[Page extract]
○ ○ ○

# Cross-validation error and its variance decomposition

Cross-validation error as any empirical risk estimator depends on the observed data.
The magnitude of statistical fluctuations is characterised by its variance – we can expect that for large enough datasets, the cross-validation error is distributed similarly to a normal distribution.

The paper *No Unbiased Estimator for the Variance of K-Fold Cross-Validation* by *Yoshua Bengio* and *Yves Grandvalet* provides a nice decomposition result for the variance of cross-validation error
\begin{align*}
\theta= \frac{1}{n}\cdot\sigma^2+ \frac{m-1}{n}\cdot \omega + \frac{n-m}{n}\cdot\gamma,
\end{align*}
where
* $\sigma^2$ is the average variance of a true test error 
* $\omega$ is within-block covariance of test errors
* $\gamma$ is between-block covariance of test errors

As it is quite difficult to formally define without specifying an algorithm, we define these in terms of Python code instead of a formal definition.  

In [10]:
import numpy as np
import pandas as pd
import scipy.stats as stats
import sklearn

from pandas import Series
from pandas import DataFrame
from typing import Tuple

from tqdm.notebook import tnrange
from sklearn.linear_model import LogisticRegression
from plotnine import *

In [6]:
import sys
sys.path.append('../')
from common import logit
from common import data_sampler
from common import MajorityVoting

## I. Experiment setup

We again consider a relatively simple prediction task $\mathcal{D}_1$ with a relatively small feature set and an impossible prediction task $\mathcal{D}_0$ with the same feature set for comparison. 
We use majority voting and logistic regression as example classifiers as in the previous notebook. 

In [3]:
sampler_0 = lambda n: data_sampler(n, 8, lambda x: logit(x, Series([0, 0])))
sampler_1 = lambda n: data_sampler(n, 8, lambda x: logit(x, Series([10, 10])))

○ ○ ○

[Excerpted records]
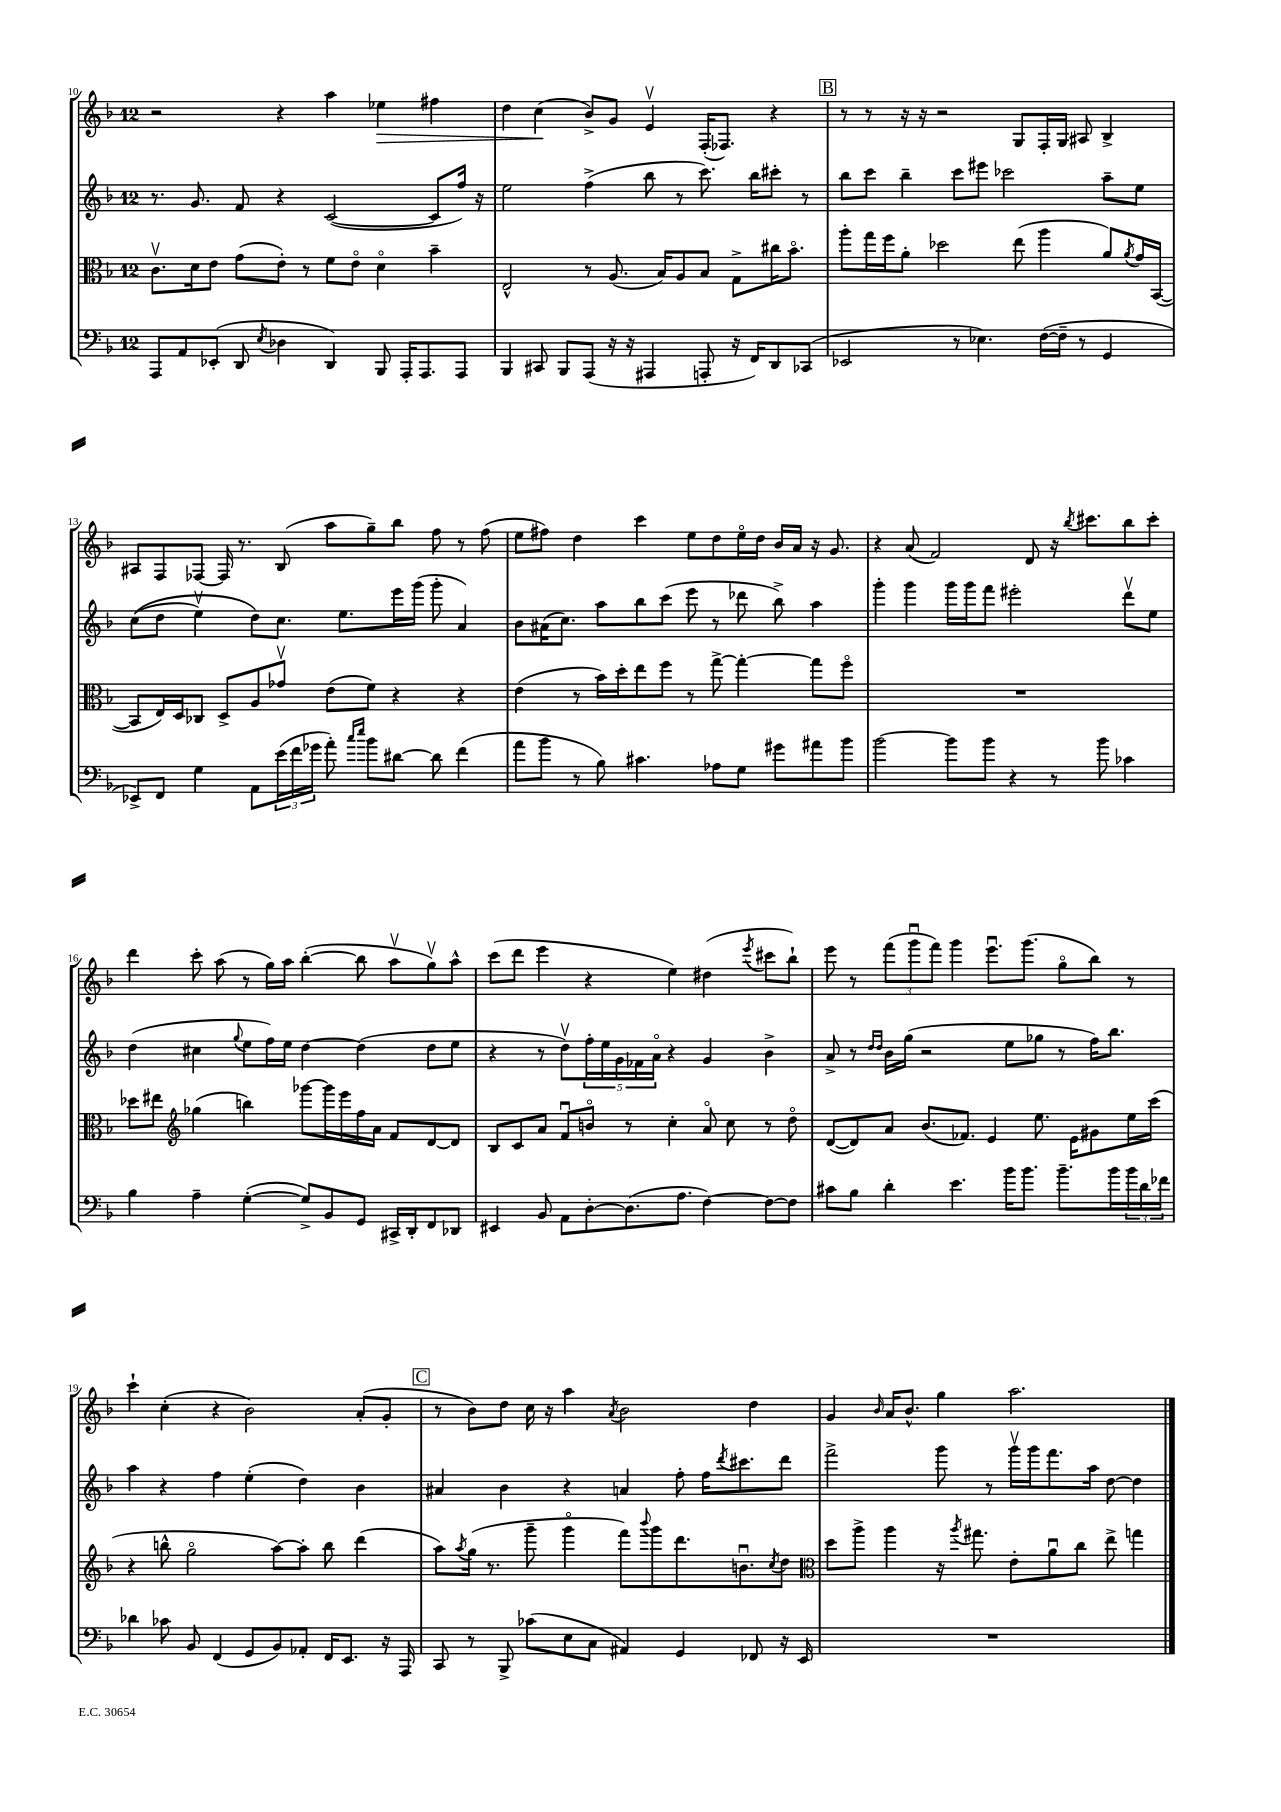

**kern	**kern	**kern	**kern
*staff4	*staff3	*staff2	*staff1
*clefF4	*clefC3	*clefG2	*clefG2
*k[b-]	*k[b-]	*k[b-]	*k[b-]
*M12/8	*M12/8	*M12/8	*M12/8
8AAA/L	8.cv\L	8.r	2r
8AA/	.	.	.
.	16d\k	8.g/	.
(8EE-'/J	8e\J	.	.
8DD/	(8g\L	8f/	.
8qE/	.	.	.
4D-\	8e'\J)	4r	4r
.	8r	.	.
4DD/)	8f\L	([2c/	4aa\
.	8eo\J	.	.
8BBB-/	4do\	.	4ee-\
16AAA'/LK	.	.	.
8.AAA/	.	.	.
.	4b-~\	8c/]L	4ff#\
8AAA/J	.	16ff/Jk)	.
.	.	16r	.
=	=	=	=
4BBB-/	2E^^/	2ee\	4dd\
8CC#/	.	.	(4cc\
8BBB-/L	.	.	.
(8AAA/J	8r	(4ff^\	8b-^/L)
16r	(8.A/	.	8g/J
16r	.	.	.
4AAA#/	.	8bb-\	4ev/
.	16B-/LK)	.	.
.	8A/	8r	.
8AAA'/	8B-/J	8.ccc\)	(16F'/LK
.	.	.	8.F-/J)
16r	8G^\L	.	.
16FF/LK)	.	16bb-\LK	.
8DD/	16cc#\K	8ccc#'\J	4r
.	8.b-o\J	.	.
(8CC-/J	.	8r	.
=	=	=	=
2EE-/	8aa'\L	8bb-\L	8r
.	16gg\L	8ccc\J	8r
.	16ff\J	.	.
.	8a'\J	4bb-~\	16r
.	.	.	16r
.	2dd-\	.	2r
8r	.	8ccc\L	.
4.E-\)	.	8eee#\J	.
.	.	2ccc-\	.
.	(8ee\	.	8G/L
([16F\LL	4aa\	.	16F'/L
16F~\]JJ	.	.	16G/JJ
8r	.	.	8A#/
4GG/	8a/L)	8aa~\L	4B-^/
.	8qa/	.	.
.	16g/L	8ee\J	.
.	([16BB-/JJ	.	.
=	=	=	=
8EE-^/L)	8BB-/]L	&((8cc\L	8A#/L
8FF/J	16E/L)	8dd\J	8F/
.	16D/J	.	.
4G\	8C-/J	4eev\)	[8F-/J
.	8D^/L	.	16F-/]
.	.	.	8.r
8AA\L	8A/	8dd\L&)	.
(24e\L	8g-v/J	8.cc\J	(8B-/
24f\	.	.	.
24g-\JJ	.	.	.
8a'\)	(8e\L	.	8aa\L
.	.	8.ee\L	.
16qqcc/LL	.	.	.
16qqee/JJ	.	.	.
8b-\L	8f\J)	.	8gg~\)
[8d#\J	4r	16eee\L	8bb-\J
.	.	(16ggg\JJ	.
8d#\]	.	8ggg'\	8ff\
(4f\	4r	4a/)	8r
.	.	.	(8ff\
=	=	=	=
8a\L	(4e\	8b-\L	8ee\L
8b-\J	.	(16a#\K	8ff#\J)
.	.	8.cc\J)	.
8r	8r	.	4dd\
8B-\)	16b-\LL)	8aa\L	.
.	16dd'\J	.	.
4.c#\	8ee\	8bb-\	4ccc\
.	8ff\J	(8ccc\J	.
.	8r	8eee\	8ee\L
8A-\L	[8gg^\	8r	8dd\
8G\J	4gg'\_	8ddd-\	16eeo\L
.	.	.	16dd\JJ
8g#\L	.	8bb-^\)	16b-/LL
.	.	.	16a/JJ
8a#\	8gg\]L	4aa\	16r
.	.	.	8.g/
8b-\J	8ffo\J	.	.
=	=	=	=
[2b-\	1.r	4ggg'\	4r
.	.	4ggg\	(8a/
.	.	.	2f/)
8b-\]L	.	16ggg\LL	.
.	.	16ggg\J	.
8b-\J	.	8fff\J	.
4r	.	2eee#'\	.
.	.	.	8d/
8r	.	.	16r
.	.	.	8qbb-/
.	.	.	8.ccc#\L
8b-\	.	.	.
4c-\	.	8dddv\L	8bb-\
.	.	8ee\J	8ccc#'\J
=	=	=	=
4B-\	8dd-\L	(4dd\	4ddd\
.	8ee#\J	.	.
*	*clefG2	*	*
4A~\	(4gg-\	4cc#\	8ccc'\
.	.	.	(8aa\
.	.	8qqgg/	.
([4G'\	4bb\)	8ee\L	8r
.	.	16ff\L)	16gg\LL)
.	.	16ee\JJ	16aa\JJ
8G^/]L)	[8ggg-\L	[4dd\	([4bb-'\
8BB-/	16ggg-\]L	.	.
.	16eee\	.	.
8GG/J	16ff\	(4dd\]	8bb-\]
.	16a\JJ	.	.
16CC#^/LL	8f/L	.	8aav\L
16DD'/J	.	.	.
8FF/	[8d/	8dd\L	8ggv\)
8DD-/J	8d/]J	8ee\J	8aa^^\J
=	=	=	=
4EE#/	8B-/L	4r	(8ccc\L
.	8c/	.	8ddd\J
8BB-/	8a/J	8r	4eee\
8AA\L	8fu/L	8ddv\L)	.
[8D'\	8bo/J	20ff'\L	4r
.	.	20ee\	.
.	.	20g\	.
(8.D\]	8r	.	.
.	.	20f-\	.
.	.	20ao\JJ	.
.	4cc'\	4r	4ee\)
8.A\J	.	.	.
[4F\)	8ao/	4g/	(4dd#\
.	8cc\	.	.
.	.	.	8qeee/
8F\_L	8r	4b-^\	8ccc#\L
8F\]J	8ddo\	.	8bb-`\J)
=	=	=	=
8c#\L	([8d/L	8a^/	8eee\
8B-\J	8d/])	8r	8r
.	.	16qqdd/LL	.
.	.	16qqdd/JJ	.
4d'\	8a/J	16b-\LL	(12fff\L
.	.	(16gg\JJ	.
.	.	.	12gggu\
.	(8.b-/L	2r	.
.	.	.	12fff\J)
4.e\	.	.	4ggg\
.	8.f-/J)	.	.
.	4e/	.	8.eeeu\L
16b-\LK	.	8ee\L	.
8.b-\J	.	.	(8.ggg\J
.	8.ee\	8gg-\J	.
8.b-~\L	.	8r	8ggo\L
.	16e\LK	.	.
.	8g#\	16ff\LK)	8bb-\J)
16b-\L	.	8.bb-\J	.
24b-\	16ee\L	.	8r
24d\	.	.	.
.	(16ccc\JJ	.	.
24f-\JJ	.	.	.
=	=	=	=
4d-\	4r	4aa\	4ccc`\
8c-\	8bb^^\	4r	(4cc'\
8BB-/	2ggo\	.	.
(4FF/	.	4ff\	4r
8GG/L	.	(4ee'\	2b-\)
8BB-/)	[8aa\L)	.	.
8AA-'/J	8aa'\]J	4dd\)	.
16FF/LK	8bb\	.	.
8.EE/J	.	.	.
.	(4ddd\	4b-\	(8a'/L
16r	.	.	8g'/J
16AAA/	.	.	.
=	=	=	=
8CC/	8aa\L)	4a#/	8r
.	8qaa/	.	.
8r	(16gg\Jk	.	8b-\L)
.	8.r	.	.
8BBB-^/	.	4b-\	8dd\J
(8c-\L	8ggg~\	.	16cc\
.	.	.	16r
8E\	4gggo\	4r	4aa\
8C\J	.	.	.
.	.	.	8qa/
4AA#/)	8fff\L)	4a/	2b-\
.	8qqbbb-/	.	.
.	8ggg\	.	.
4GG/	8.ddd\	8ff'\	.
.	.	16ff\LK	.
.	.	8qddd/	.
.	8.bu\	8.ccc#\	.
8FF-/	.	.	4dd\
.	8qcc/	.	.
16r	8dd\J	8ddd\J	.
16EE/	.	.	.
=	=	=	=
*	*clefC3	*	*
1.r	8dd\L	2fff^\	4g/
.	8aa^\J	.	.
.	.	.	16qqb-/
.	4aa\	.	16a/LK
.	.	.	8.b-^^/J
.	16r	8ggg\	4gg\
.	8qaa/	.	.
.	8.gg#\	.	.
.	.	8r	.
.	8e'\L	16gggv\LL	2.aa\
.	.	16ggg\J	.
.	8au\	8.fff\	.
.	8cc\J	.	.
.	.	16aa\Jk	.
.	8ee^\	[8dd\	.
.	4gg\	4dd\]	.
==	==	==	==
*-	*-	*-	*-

○ ○ ○

[Aim 1] In the cross-validation notebook, list every name imported from the common module.
[Aim 2] Reproduce the cross-validation notebook verbatim from "## I. Experiment" to "logit(x, Series([10, 10])))".
[Aim 3] Continue the notebook on cross-validation error from the point where it stops.
The data above have no role in this work.

[Expected output 1] logit, data_sampler, MajorityVoting

[Expected output 2]
## I. Experiment setup

We again consider a relatively simple prediction task $\mathcal{D}_1$ with a relatively small feature set and an impossible prediction task $\mathcal{D}_0$ with the same feature set for comparison. 
We use majority voting and logistic regression as example classifiers as in the previous notebook. 

In [3]:
sampler_0 = lambda n: data_sampler(n, 8, lambda x: logit(x, Series([0, 0])))
sampler_1 = lambda n: data_sampler(n, 8, lambda x: logit(x, Series([10, 10])))

[Expected output 3]
clf_1 = MajorityVoting()
clf_2 = LogisticRegression(solver = 'lbfgs')

## II. Average variance of a true test error

Recall that k-fold cross-validation splits the data into $k$ folds, each of size $m$.
The true variance $\sigma^2$ measures the variance of a test error averaged over all possible training sets of size $(k-1)m$. Note that this term is well defined due to symmetry:

* All splits are equivalent.
* It does not matter which datapoints form the test set we take.

The following algorithm would provide the true value for $\sigma^2$ in the process $r\to\infty$ with probability 1.

In [4]:
def true_error_variance(sampler, clf, features, target, n: int, k:int=10, r:int=1000):
    assert n % k == 0,  'Crossvalidation is unimplemented for cases n != k * m'
   
    m = int(n/k)

    # Record losses of a data point in a test fold over all possible training sets 
    loss = Series(np.nan, index=range(r))
    for i in tnrange(r):
        
        # Train a model
        train = sampler((k-1) * m)
        test  = sampler(m)
        clf.fit(train[features], train[target])
    
        # We record the variance of the first test sample 
        loss[i] = float((clf.predict(test[features]) != test[target])[0])
    
    
    return loss.var()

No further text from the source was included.